What you are asked to do
Print exactly the lines that run from the first line of the material to the line containing "Eltham Woods Pre-School", both ends included, and skip the pictures.

----- Input data -----

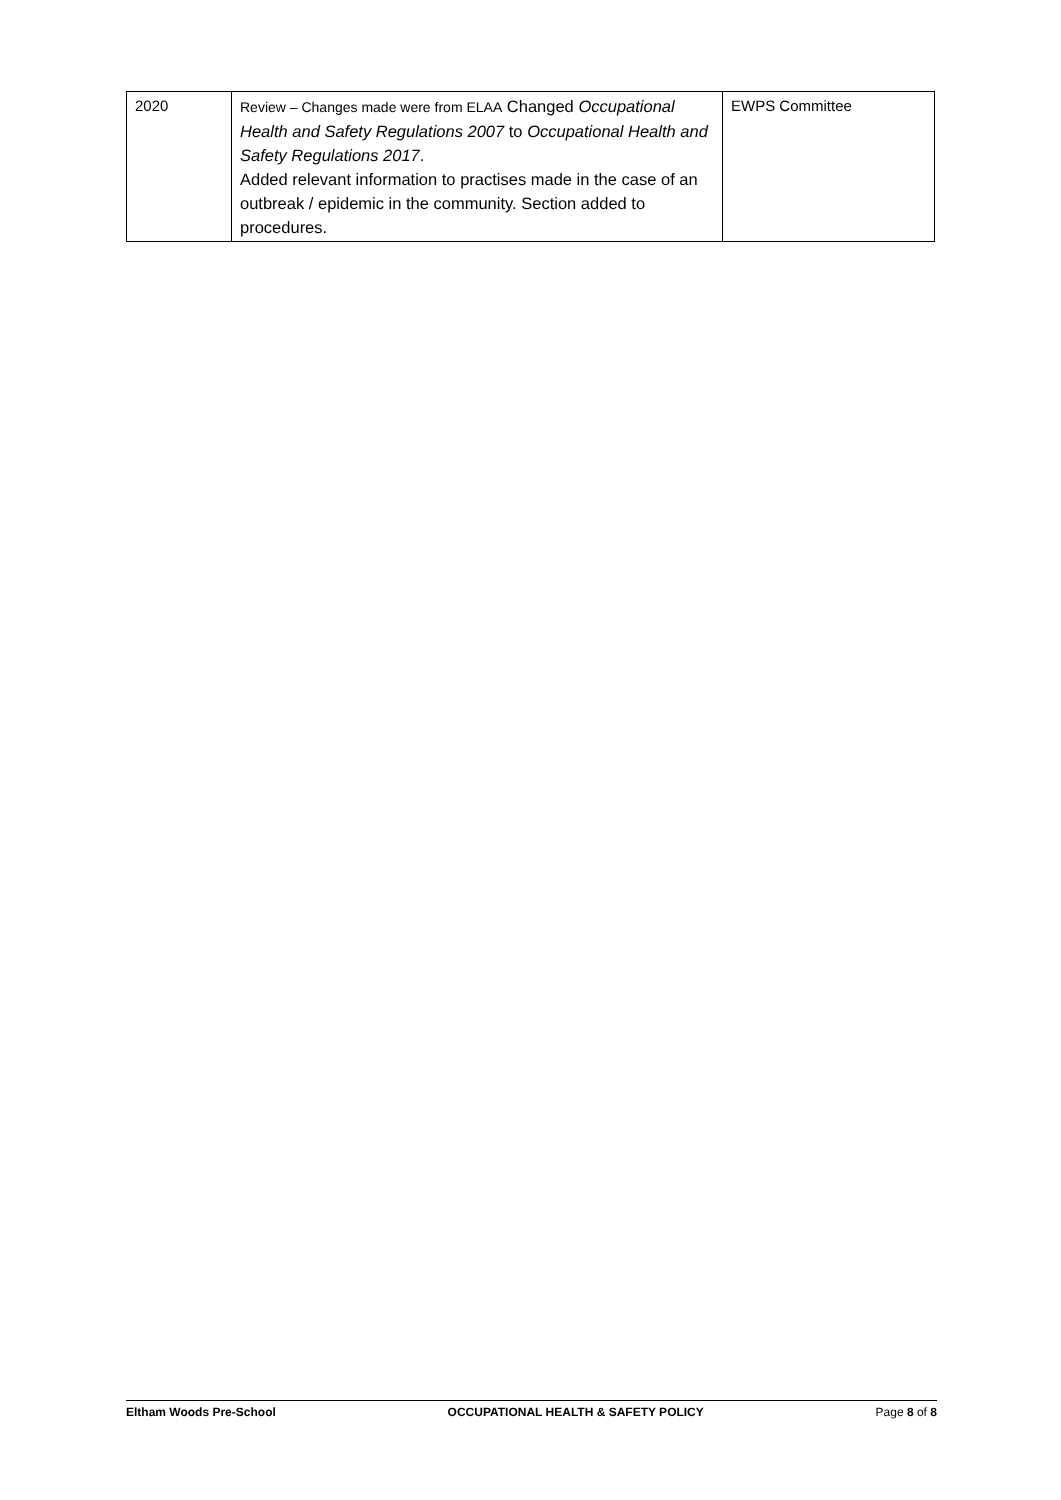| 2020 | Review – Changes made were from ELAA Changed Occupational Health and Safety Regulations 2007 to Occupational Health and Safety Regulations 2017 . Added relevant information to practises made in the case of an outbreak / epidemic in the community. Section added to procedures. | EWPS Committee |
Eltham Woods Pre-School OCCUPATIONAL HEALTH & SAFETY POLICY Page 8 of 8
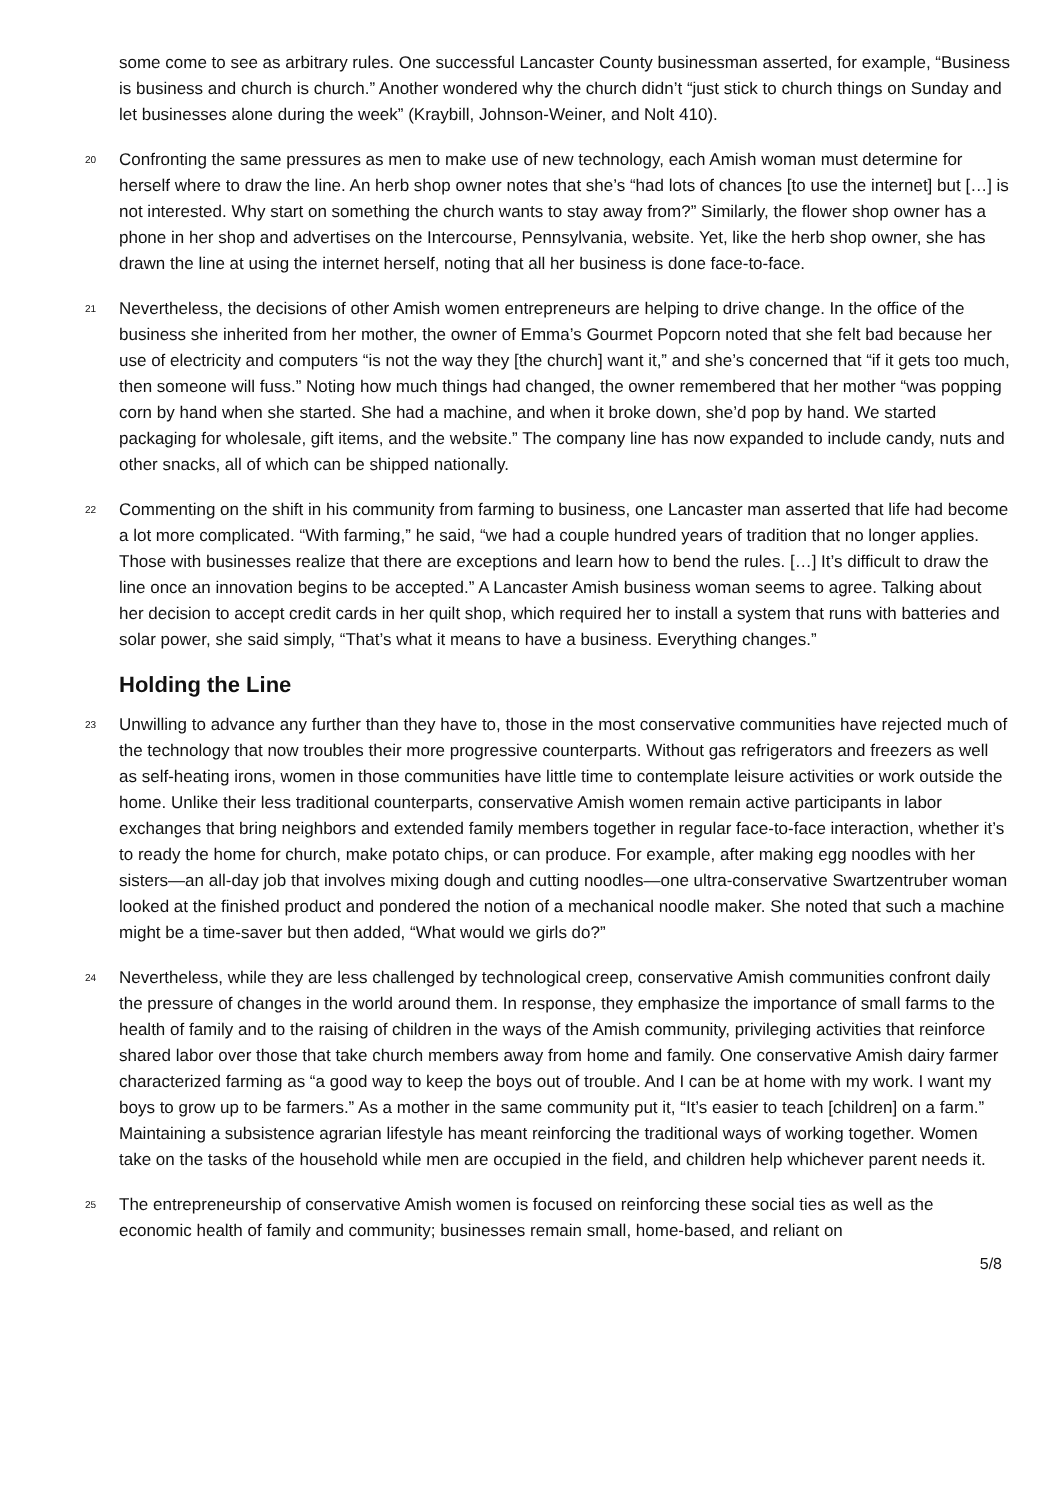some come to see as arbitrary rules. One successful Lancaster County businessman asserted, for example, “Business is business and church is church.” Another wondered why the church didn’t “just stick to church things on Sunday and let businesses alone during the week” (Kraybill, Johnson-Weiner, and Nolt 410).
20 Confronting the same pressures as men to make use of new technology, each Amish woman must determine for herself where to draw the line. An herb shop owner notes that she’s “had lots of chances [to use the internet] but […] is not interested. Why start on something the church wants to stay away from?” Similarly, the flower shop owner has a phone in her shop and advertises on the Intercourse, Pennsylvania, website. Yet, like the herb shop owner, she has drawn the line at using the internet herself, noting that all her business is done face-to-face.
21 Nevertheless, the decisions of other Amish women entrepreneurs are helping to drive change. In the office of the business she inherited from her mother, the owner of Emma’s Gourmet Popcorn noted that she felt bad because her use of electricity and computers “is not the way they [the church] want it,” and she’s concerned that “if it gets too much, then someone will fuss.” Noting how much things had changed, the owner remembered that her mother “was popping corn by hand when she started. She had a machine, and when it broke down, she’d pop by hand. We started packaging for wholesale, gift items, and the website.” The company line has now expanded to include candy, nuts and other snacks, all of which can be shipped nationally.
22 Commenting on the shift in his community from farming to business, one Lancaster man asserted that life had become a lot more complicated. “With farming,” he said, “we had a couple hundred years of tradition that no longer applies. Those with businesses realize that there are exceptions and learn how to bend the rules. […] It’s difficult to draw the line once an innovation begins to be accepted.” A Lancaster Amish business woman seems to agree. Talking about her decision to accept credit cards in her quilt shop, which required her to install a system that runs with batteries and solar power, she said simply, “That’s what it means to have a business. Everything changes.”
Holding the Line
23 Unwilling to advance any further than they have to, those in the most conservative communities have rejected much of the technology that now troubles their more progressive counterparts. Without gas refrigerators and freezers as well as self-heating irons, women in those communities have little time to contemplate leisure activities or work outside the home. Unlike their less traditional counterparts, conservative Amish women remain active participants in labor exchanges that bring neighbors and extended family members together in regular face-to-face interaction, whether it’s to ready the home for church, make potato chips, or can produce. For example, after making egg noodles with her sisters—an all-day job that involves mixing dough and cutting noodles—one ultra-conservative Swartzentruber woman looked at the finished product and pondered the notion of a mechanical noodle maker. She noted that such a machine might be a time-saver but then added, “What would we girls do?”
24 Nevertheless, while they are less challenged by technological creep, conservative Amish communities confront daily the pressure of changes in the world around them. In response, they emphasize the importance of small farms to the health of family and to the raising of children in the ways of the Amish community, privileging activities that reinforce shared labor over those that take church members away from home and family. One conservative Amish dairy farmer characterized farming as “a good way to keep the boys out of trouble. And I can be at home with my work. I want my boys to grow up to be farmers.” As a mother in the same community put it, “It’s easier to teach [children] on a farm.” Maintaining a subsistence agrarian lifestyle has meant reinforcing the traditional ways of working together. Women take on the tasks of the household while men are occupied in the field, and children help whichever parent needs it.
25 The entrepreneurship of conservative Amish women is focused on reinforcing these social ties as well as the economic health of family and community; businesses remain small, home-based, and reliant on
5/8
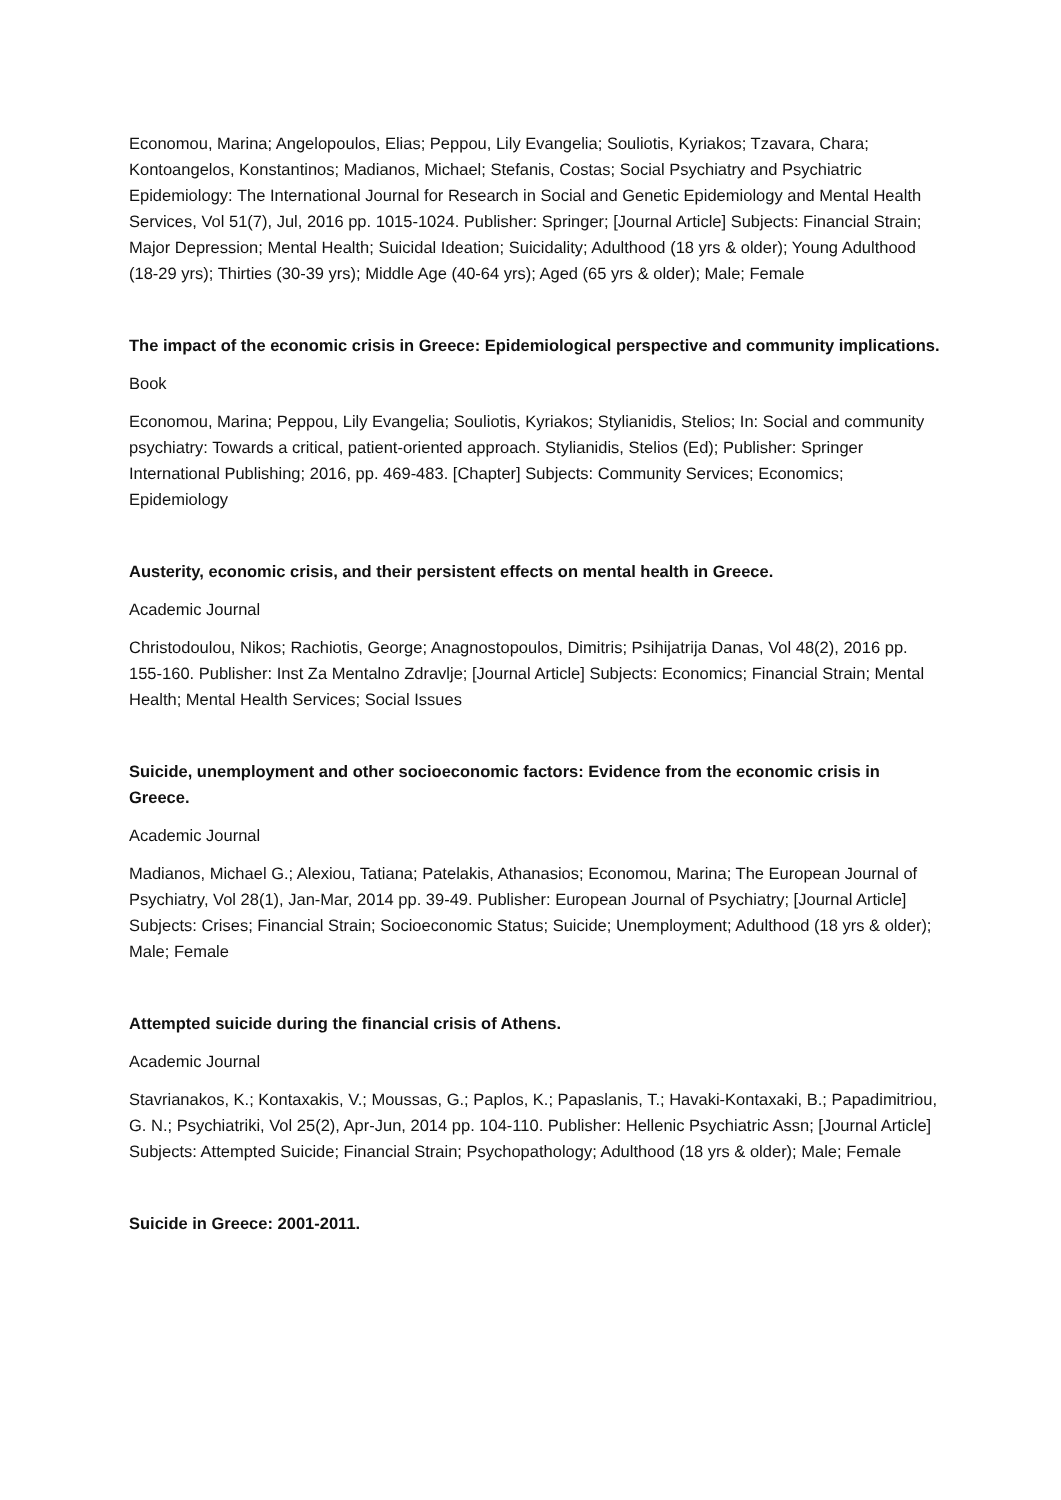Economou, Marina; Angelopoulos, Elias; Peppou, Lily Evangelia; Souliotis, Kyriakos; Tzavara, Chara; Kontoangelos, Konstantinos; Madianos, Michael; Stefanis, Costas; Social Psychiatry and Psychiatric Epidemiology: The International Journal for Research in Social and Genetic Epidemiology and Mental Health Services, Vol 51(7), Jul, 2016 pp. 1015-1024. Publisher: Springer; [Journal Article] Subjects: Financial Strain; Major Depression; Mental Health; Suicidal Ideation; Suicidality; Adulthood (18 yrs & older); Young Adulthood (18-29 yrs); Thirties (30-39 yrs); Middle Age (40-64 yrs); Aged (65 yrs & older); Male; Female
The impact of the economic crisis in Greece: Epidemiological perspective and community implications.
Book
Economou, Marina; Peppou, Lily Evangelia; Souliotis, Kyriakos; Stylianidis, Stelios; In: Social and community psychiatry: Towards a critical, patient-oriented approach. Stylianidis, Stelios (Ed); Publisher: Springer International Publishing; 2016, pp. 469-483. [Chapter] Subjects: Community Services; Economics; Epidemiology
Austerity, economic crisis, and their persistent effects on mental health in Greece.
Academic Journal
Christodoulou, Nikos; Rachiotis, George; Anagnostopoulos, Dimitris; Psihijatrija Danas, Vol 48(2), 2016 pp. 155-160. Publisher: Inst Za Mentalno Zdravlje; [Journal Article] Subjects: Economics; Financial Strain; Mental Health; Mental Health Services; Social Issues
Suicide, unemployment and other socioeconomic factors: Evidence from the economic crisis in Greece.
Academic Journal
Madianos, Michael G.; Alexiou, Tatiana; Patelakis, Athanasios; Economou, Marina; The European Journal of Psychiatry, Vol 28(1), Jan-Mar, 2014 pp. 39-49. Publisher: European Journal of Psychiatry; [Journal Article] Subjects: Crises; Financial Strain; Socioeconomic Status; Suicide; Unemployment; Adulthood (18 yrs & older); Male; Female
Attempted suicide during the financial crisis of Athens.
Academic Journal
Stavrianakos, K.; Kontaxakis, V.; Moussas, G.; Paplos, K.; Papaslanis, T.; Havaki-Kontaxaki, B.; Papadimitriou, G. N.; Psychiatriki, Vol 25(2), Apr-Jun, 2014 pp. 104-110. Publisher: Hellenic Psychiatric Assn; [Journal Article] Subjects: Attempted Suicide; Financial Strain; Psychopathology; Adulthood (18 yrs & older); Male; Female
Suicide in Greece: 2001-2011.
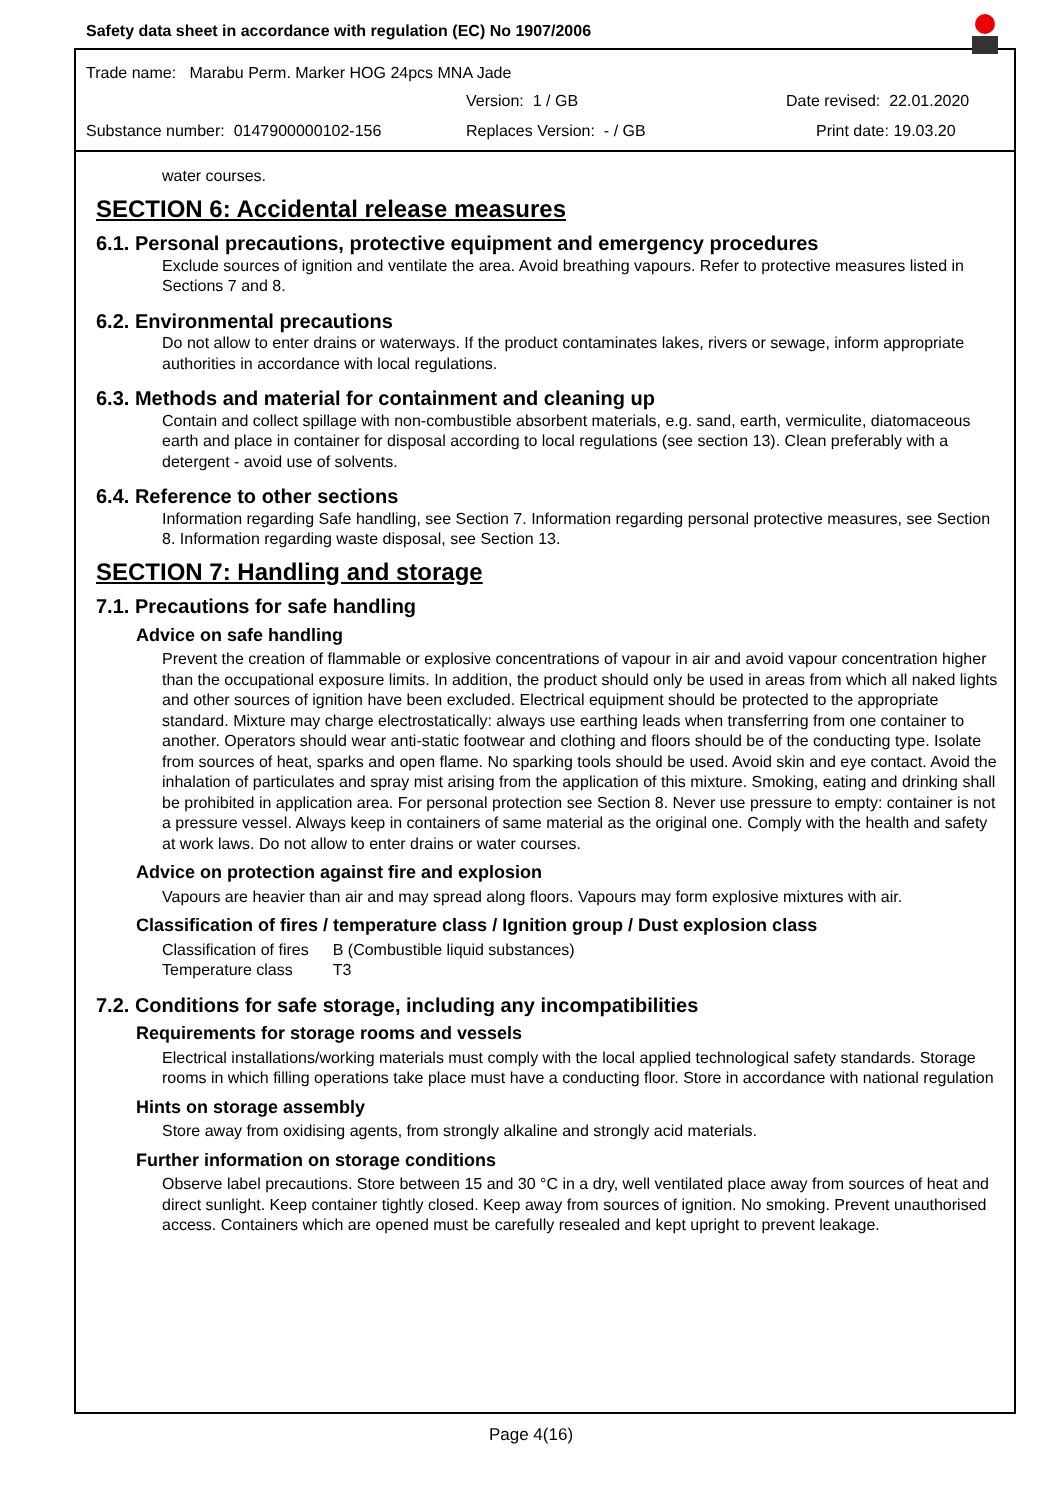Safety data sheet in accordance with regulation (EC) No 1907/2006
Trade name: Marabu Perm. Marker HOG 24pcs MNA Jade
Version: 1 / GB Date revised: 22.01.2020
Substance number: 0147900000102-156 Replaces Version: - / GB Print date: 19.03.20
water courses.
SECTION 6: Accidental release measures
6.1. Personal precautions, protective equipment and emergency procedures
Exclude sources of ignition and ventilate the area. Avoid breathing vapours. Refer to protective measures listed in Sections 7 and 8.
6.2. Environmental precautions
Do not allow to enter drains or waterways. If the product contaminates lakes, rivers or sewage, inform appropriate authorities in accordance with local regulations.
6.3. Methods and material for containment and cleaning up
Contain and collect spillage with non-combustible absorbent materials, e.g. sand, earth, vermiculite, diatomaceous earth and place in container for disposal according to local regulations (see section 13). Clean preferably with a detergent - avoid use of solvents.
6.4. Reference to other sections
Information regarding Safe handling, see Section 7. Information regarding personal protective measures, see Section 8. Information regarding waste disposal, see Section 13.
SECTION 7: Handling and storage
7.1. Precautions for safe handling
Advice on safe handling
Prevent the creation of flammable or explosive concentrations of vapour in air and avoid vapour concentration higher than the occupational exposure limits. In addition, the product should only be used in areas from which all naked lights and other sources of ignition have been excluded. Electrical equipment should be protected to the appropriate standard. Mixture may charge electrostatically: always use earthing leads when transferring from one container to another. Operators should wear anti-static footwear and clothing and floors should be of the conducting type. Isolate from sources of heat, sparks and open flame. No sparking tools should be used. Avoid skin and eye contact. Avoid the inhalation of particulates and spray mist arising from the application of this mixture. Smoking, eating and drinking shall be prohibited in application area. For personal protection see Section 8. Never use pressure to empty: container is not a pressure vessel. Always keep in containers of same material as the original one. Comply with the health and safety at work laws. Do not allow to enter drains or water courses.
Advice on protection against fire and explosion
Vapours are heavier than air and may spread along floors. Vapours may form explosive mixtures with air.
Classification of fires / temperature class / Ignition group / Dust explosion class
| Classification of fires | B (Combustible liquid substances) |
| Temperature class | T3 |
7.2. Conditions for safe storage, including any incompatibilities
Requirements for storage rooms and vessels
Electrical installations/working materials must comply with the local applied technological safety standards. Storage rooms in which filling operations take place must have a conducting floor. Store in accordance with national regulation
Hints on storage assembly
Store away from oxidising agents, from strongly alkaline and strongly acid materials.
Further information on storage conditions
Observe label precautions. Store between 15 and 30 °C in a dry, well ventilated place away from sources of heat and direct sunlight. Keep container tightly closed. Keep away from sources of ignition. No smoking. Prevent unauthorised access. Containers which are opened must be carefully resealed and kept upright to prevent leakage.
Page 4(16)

-----

Answer below
| 2020 | Review – Changes made were from ELAA Changed Occupational Health and Safety Regulations 2007 to Occupational Health and Safety Regulations 2017 . Added relevant information to practises made in the case of an outbreak / epidemic in the community. Section added to procedures. | EWPS Committee |
Eltham Woods Pre-School OCCUPATIONAL HEALTH & SAFETY POLICY Page 8 of 8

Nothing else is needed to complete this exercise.